I’m going to start with the Nasdaq-100 because I have a lot more to say about Russell 2000 volatility this week. VXN was down about 6% despite the underlying market rising only a little last week. This is one of those time periods where VXN and RVX both appear to take the lead from VIX more than in reaction to what may be going on in the underlying market.
Every weekend there is something that always gets me a bit excited when reviewing what has been going on in the world of volatility. This week the price action in RVX is really getting my attention. Despite RUT losing a little ground on the week RVX was down 6%. Everyone that watches the markets knows 2014 has been a tough year for the Russell 2000 and the small cap sector. In the volatility space this has shown up with RVX being at a bigger premium relative to VIX than has been the norm in past years. The chart below shows a ratio created by dividing the closing price for RVX by VIX each day in 2014.
My initial intent behind putting up this chart was just to show that RVX is just below the average normal premium for 2014 (1.40 shown in purple above) and note that this may be the option market signaling less concern about small caps relative to large cap stocks. What also caught my attention was the closing ratio on October 15th. It is rare that RVX closes lower than VIX and to be totally honest – I missed this until today.

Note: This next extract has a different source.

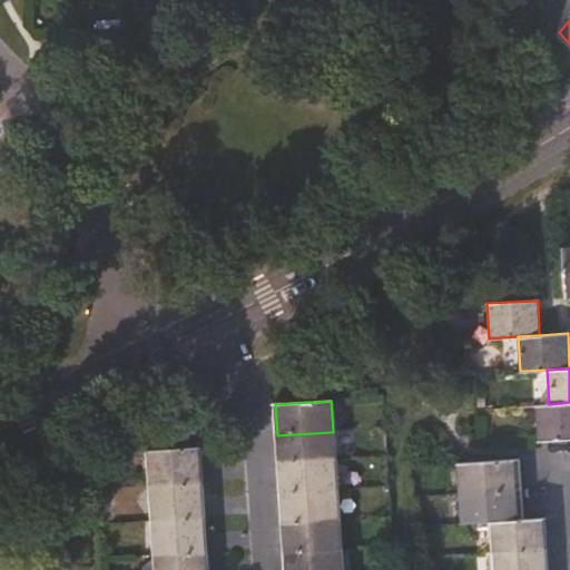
[(569,436),(569,402),(549,404),(536,405),(538,440),(569,436)]
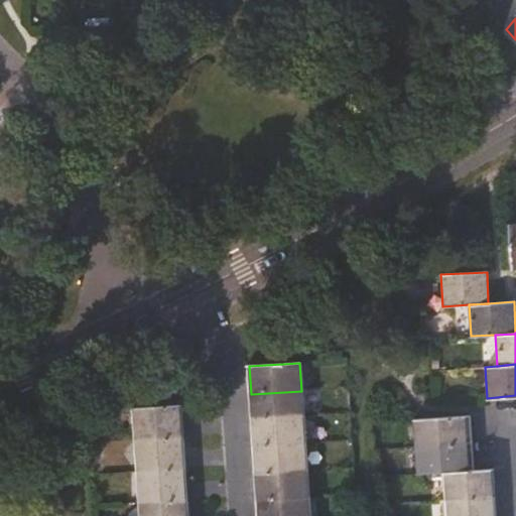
[(251,394),(253,419),(303,415),(301,391),(251,394)]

The next move was to see what the S&P 500 and Russell 2000 have done since October 15th. I was honestly surprised to see the Russell 2000 is up 9.41% while the S&P 500 is up 9.10%, especially since RUT was down last week. I expected RUT to be higher, but not to a greater extent than the S&P 500.
There are two takeaways from all of this – (1) the option market correctly signaled lower risk in small caps and (2) relative to the recent history the option market price action is showing less concern about the Russell 2000 relative to the S&P 500.
Finishing up and taking a look at futures markets a couple of things stand out. VXN is in a state of complacent looking contango. RVX is in pretty steep contango which is normal, but when the curve is this steep you question the risk being discounted by the futures pricing. In plain speak, despite the talk above about RVX showing less risk for small cap stocks relative to large cap stocks, the futures pricing indicates a bit of continued nervousness.